J’ai eu de la chance de rencontrer Arabov dès le VGIK, et je suis infiniment reconnaissant à la remarquable pédagogue Livia Alexandrovna Zvonnikova de nous avoir mis en relation. Un jour, je lui ai raconté mon projet : tourner une adaptation de La Rivière Potudan d’Andreï Platonov. Elle m’a présenté à Youri Arabov, un étudiant en écriture scénaristique. Depuis lors, je suis très fortement lié à la personne avec laquelle j’ai fait presque tous mes films de fiction. Et ce, quelles que soient nos différences.

J’aime les concerts de musique classique, il ne s’y rend presque jamais. Je n’aime pas le cinéma hollywoodien qui lui plaît. C’est un admirateur des Beatles, mais pour moi c’est une station que j’ai laissé passer sans m’arrêter. Néanmoins, nous travaillons ensemble depuis plus d’un quart de siècle.

Notre premier film, adapté de Platonov, a suscité de tels ennuis, une telle colère en haut lieu que j’ai pris conscience que nous avions visé juste. Cette histoire a été extrêmement dangereuse pour nous deux. On m’excluait de l’institut — ce qui rendait sans espoir la suite de mon destin. Il ne m’a pas abandonné, il n’a pas essayé de se cacher dans l’ombre. Il m’a accompagné dans toutes ces douloureuses étapes en comprenant parfaitement ce qu’il pouvait lui en coûter. Fidélité, probité, honnêteté, sérieux, j’avais compris alors que Youri possédait toutes ces qualités à un très haut degré. Et plus tard, quand on ne voulut pas me laisser rentrer à Lenfilm pour faire un film de fiction, Youri écrivait scénario sur scénario sans le moindre espoir que ne l’un d’eux soit tourné. Rien que pour Tiouttchev, qui d’ailleurs ne fut pas réalisé, il en avait écrit sept versions, qui furent rejetées les unes après les autres. C’est aussi ce qui s’est passé avec Une Triste Indifférence, qui par miracle fut acceptée, par miracle fut tournée et… laissée sur une étagère.
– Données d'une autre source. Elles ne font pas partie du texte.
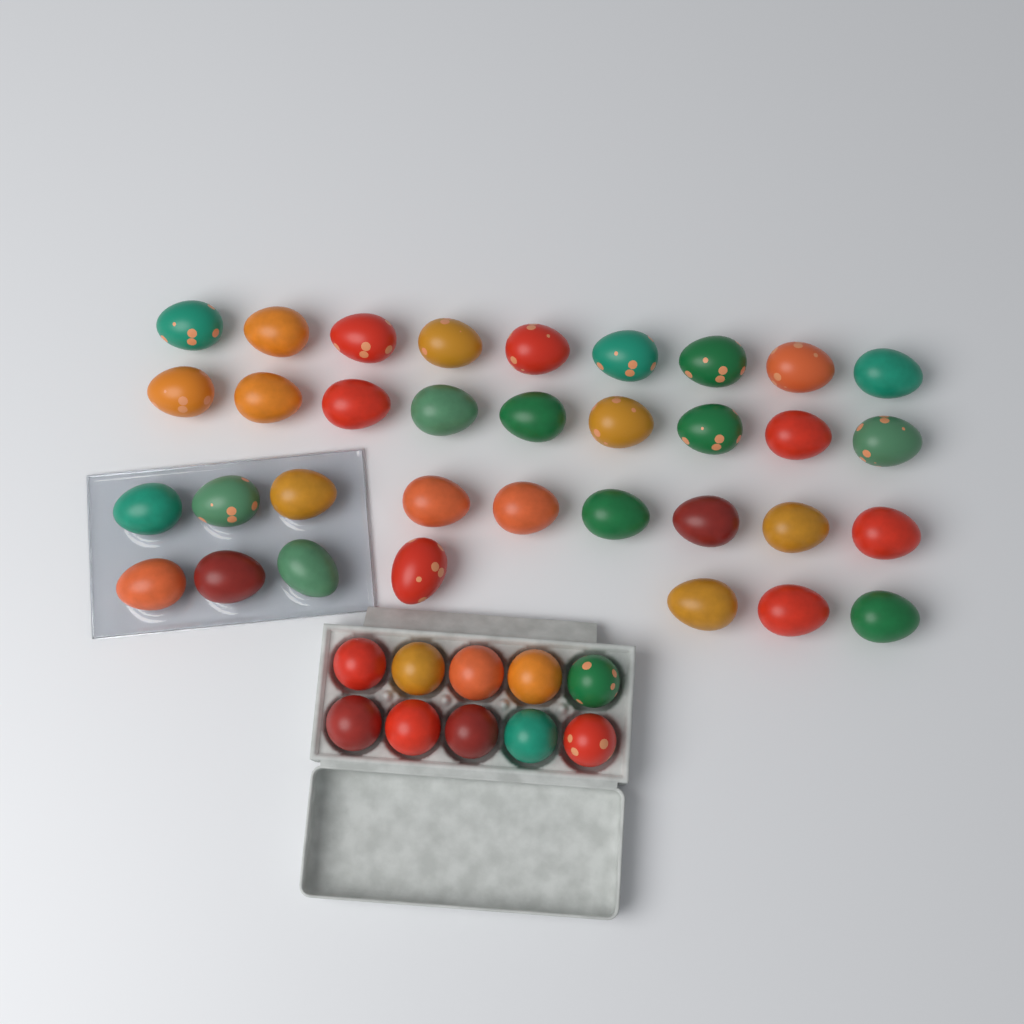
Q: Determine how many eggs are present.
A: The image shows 44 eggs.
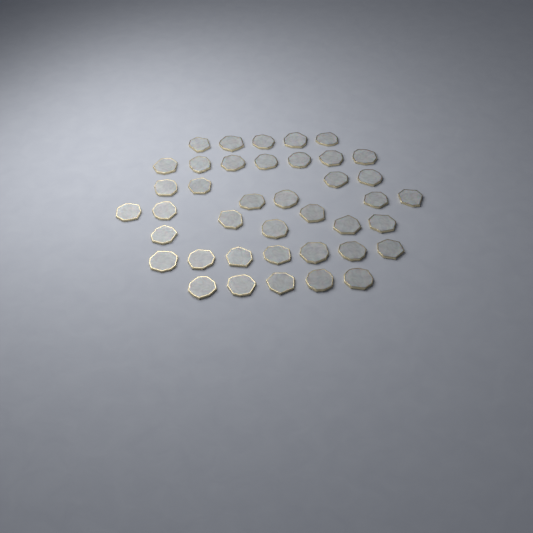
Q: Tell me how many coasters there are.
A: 40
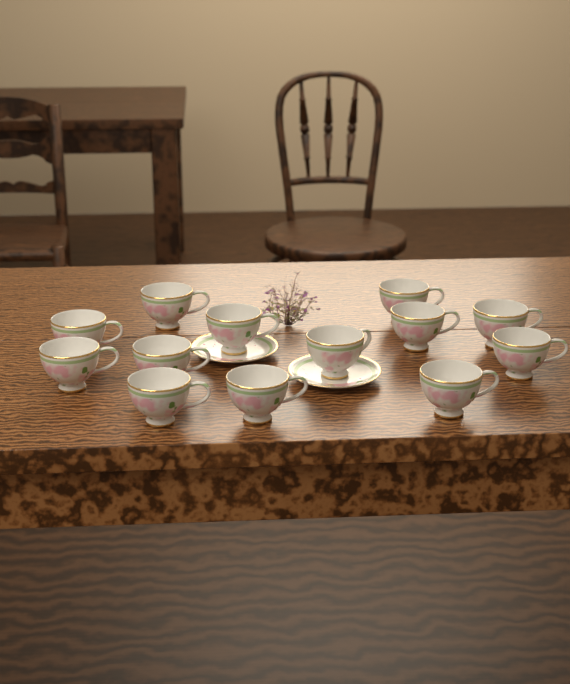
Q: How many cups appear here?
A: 13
Il est resté à côté de moi durant toutes ces années, sans chercher à me convaincre de faire des compromis, sans se lamenter, sans renier son camarade indésirable à ce monde. Il est aujourd’hui difficile de comprendre à quel point était élevé le prix à payer pour notre amitié, notre collaboration artistique et notre renommée. 

Et un million d’épreuves d’une autre sorte nous attendaient.
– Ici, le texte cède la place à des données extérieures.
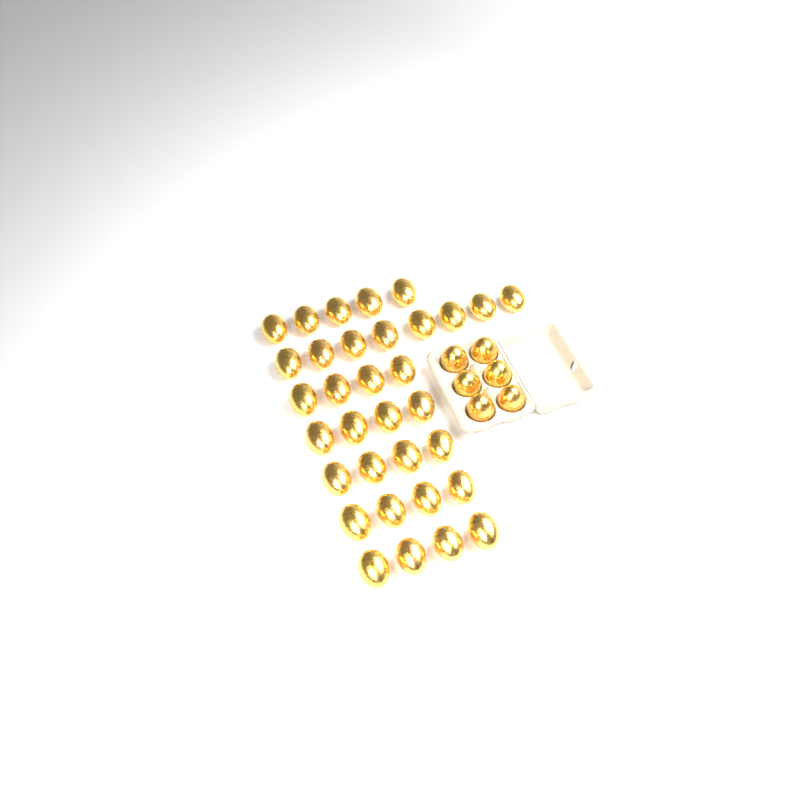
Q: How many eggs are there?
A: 39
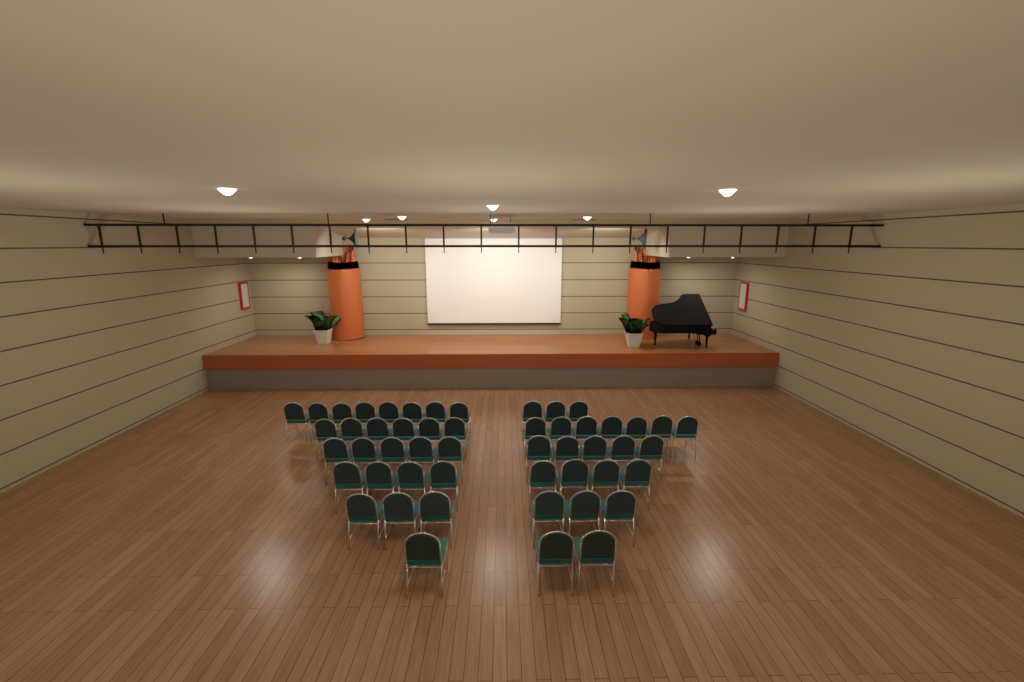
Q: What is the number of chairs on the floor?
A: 51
Quand nous avons tourné Les Jours de l’éclipse, après une partie du montage, j’ai compris qu’il fallait réécrire le texte. Un autre auteur aurait pu s’entêter, ne pas le faire pour une question de principe. Mais Youri regarda tout – et dans les délais les plus courts, il réécrivit tous les dialogues…
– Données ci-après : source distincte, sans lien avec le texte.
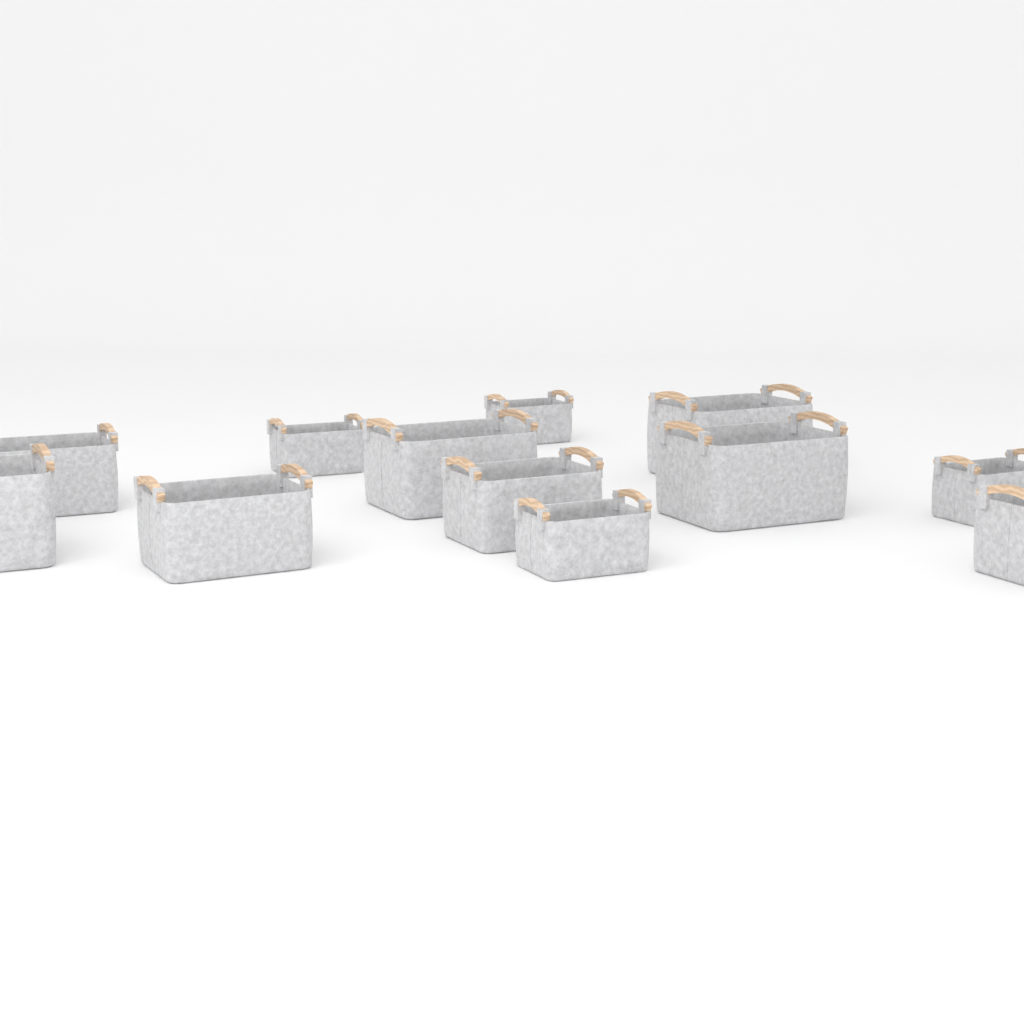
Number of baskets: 12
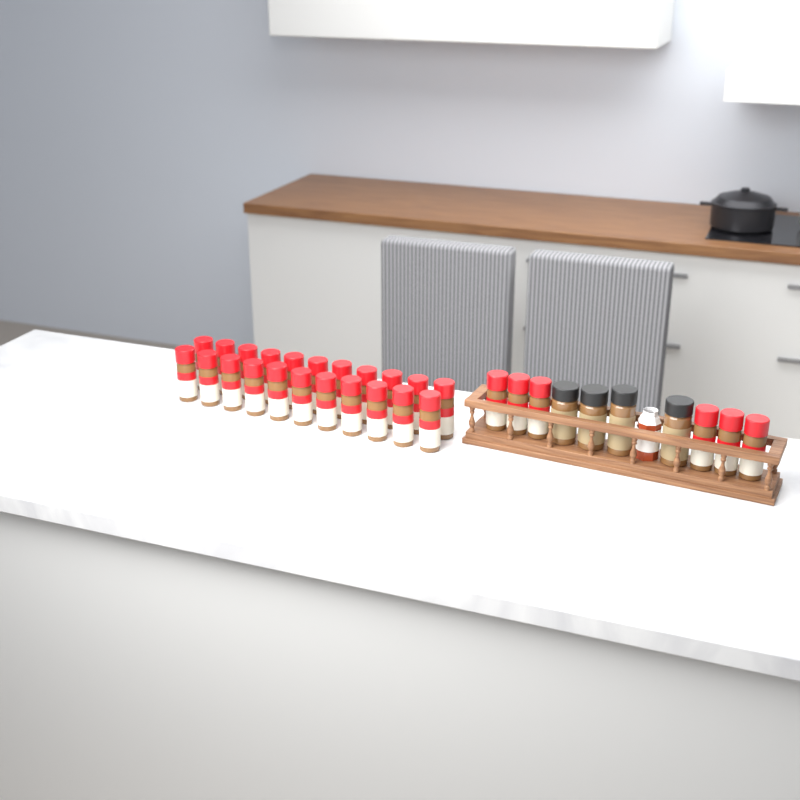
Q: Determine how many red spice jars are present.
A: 28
Que dire ? Nous avons vécu et surmonté tant de choses que nous n’avons pas besoin d’entretenir notre relation. Elle existe, et rien n’est en mesure de la défaire. Il se peut que les films que je tourne à partir de ses scénarii ne lui plaisent pas. Il se peut que quelques éléments ne me conviennent pas dans ce qu’il écrit. Et pourtant, je ne refuse jamais de collaborer avec Arabov. D’abord, parce qu’Arabov a un sens parfait du mot. Ensuite, parce qu’il faut avouer que sa capacité à se concentrer sur le projet d’une autre personne est unique.
Depuis notre jeunesse, pleine de tourments  et d’interminables tests de résistance, beaucoup de choses ont changé. Nous nous voyons rarement, nous parlons davantage du travail, des scenarii. On est arrivé à un âge, à une étape de notre chemin où parler, se confirmer notre compréhension mutuelle ne sert plus à rien. Elle est là, elle n’a pas besoin de preuves, elle ne fait aucun doute. Que peut-on se dire de nouveau après tout ce que nous avons dû éprouver ensemble ? L’absence entre nous de vétilles, des balivernes de la vie de tous les jours, de bavardage creux est sans doute nécessaire et extrêmement bienfaitrice. Je suis reconnaissant à Youri de l’ascétisme de nos relations. Tout ce que nous savons l’un de l’autre est profond. D’une telle profondeur que l’on peut se passer des mots superflus et des questions oiseuses.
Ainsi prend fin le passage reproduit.